The Most Dangerous Man in America

Another 2009 film, this documentary tells the story of Daniel Ellsberg, the whistleblower who exposed the dirty secrets of the United States’ involvement in Vietnam from 1945 to 1967, later leaked to The New York Times and published in 1971 as the “Pentagon Papers.” “I felt that as an American citizen, as a responsible citizen, I could no longer cooperate in concealing this information from the American public,” Ellsberg said. He was later indicted for stealing secret documents, but charges were ultimately dropped.

 

North County

This 2005 film starring Charlize Theron and Frances McDormand tells the story of Josey Aimes, who exposed sexual harassment at a mining company and later filed a first-of-its-kind class action lawsuit.
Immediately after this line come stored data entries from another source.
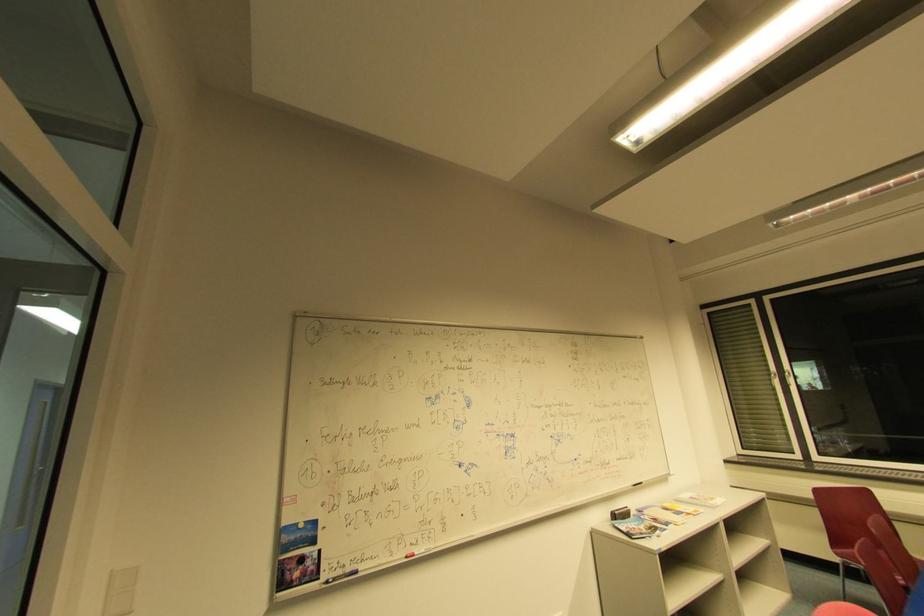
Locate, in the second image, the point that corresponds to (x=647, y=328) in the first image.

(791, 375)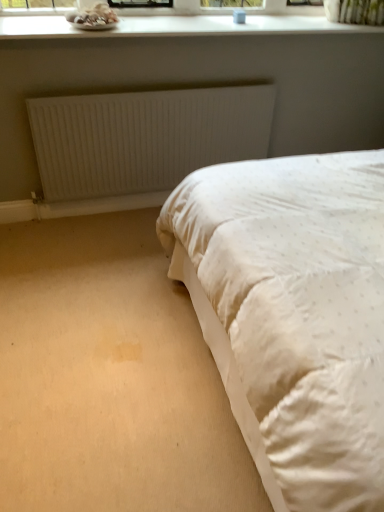
Question: Can you confirm if white matte radiator at upper center is bigger than white smooth window sill at upper center?

Choices:
 (A) yes
 (B) no

Answer: (B)

Question: Can you confirm if white matte radiator at upper center is positioned to the right of white smooth window sill at upper center?

Choices:
 (A) no
 (B) yes

Answer: (A)

Question: Is white matte radiator at upper center positioned with its back to white smooth window sill at upper center?

Choices:
 (A) yes
 (B) no

Answer: (B)

Question: From the image's perspective, is white matte radiator at upper center beneath white smooth window sill at upper center?

Choices:
 (A) yes
 (B) no

Answer: (A)

Question: Can you confirm if white matte radiator at upper center is wider than white smooth window sill at upper center?

Choices:
 (A) yes
 (B) no

Answer: (B)

Question: From a real-world perspective, does white matte radiator at upper center sit lower than white smooth window sill at upper center?

Choices:
 (A) yes
 (B) no

Answer: (A)

Question: Could you tell me if white smooth window sill at upper center is turned towards white matte radiator at upper center?

Choices:
 (A) yes
 (B) no

Answer: (B)

Question: Can you confirm if white smooth window sill at upper center is positioned to the right of white matte radiator at upper center?

Choices:
 (A) no
 (B) yes

Answer: (B)

Question: Can you confirm if white smooth window sill at upper center is smaller than white matte radiator at upper center?

Choices:
 (A) yes
 (B) no

Answer: (B)

Question: Is there a large distance between white smooth window sill at upper center and white matte radiator at upper center?

Choices:
 (A) no
 (B) yes

Answer: (A)

Question: Does white smooth window sill at upper center have a greater width compared to white matte radiator at upper center?

Choices:
 (A) yes
 (B) no

Answer: (A)

Question: Could white matte radiator at upper center be considered to be inside white smooth window sill at upper center?

Choices:
 (A) no
 (B) yes

Answer: (A)

Question: Choose the correct answer: Is white matte radiator at upper center inside white smooth window sill at upper center or outside it?

Choices:
 (A) inside
 (B) outside

Answer: (B)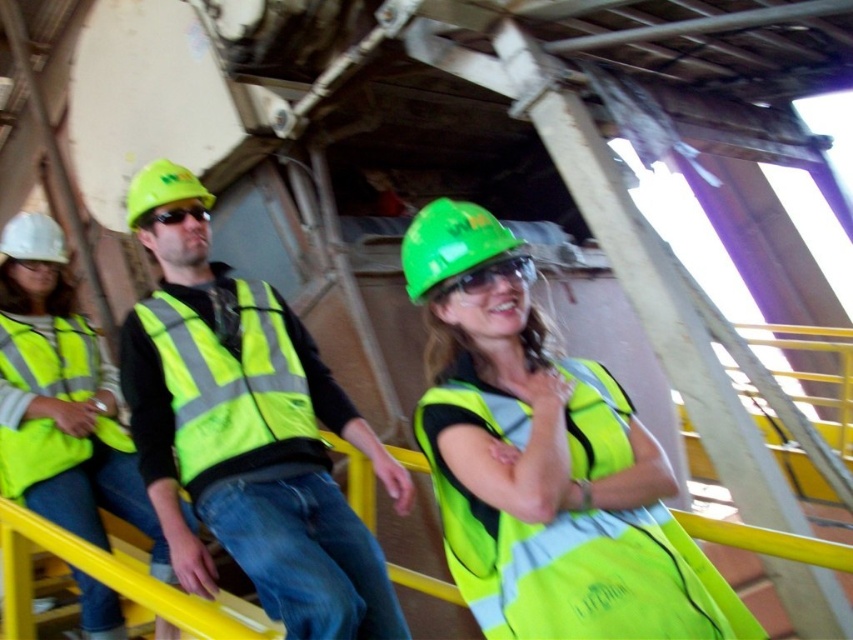
Question: Can you confirm if high-visibility reflective vest at center is wider than matte green goggles at center?

Choices:
 (A) no
 (B) yes

Answer: (B)

Question: Which point appears closest to the camera in this image?

Choices:
 (A) pos(483,285)
 (B) pos(177,285)
 (C) pos(439,243)

Answer: (A)

Question: Is neon yellow reflective vest at center wider than green matte safety goggles at center?

Choices:
 (A) yes
 (B) no

Answer: (A)

Question: Does high-visibility reflective vest at center appear on the right side of neon yellow reflective vest at center?

Choices:
 (A) no
 (B) yes

Answer: (B)

Question: Which point is farther to the camera?

Choices:
 (A) [183, 460]
 (B) [479, 291]
 (C) [0, 394]
 (D) [22, 465]

Answer: (C)

Question: Which of the following is the farthest from the observer?

Choices:
 (A) (158, 211)
 (B) (469, 284)
 (C) (138, 483)
 (D) (619, 596)

Answer: (C)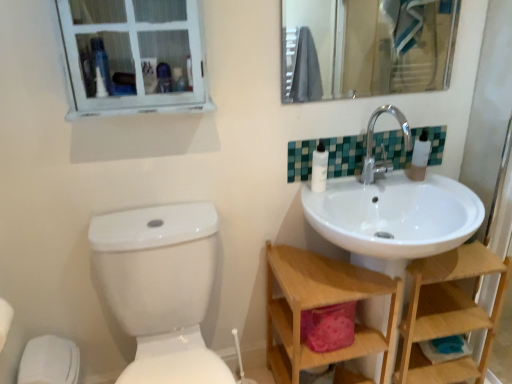
Find the location of a particular element. This screenshot has width=512, height=384. free space to the left of chrome metallic faucet at upper right is located at coordinates (344, 189).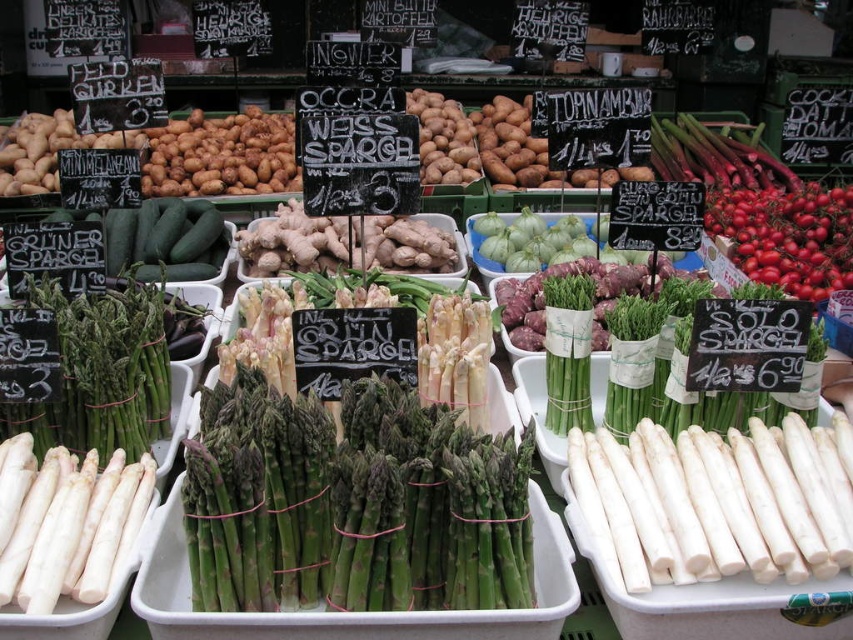
You are a chef preparing a dish that requires precise measurements. You have a container that can hold up to 10 centimeters in width. You need to place either the white smooth asparagus at center or the ripe red tomatoes at upper right into the container. Which vegetable should you choose to ensure it fits?

The ripe red tomatoes at upper right should be chosen because the white smooth asparagus at center has a larger width than the tomatoes, making the tomatoes more likely to fit in the 10 cm container.

You are a vendor at the market and want to rearrange the trays to make more space for new stock. Which object between the white smooth asparagus at center and the ripe red tomatoes at upper right takes up more space and should be moved first?

The ripe red tomatoes at upper right take up more space than the white smooth asparagus at center, so they should be moved first to free up more space.

You are a delivery person who needs to move a box from the point at (799, 556) to the asparagus trays in the foreground. The box is 1.5 meters long. Can you move the box horizontally without tilting it?

The distance between the point at (799, 556) and the asparagus trays in the foreground is 1.20 meters. Since the box is 1.5 meters long, which is longer than the available space, you cannot move the box horizontally without tilting it.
The case resulted in establishing landmark sexual harassment policy for the workplace.

 

Erin Brockovich

This 2000 film starring Julia Roberts tells the true story of its namesake, a divorced single mother who single-handedly exposed a huge California utility company’s contamination of a small town’s water supply with carcinogenic hexavalent chromium. “Everywhere I was going in this little community, somebody had asthma, a complaint of a chronic cough, recurring bronchitis, recurring rashes, unusual joint aches, nosebleeds,” Brockovich told ABC News show “20/20”. “It didn't make sense, and so the more I ask questions ... the more I started to piece the puzzle together.”

 

The Insider

This 1999 film starring Russell Crowe and Al Pacino tells the story of Jeffrey Wigand, a tobacco company biochemist who exposed how the company doctored its tobacco blends with chemicals to punch up the effects of nicotine.  Fired by the company in 1993 and targeted in a national smear campaign, he told his story in 1996 to news show 60 Minutes.

 

Silkwood

This 1983 film starring Meryl Streep, Cher and Kurt Russell tells the story of Karen Silkwood, a 28-year-old technician at a plutonium plant operated by Kerr-McGee Corp. who complained to the Atomic Energy Commission about unsafe conditions at the plant. In 1974, she died in a mysterious car accident in Oklahoma. Her family later received a settlement from Kerr-McGee and the plant was closed in 1979.

 

All The President’s Men

This 1976 classic starring Robert Redford and Dustin Hoffman tells the story of how anonymous whistleblower “Deep Throat” revealed the Watergate scandal to two reporters at The Washington Post, Bob Woodward and Carl Bernstein, whose stories ultimately contributed to the resignation of President Richard Nixon. In 2005, a former No. 2 official at the FBI, Mark Felt, confirmed that he was “Deep Throat.”

 

Serpico

Another classic, this 1973 film starring Al Pacino tells the story of New York cop Frank Serpico who exposed corruption in the city’s police department. Serpico’s whistleblowing led to The Knapp Commission Report, which found “corruption to be widespread” (read it here).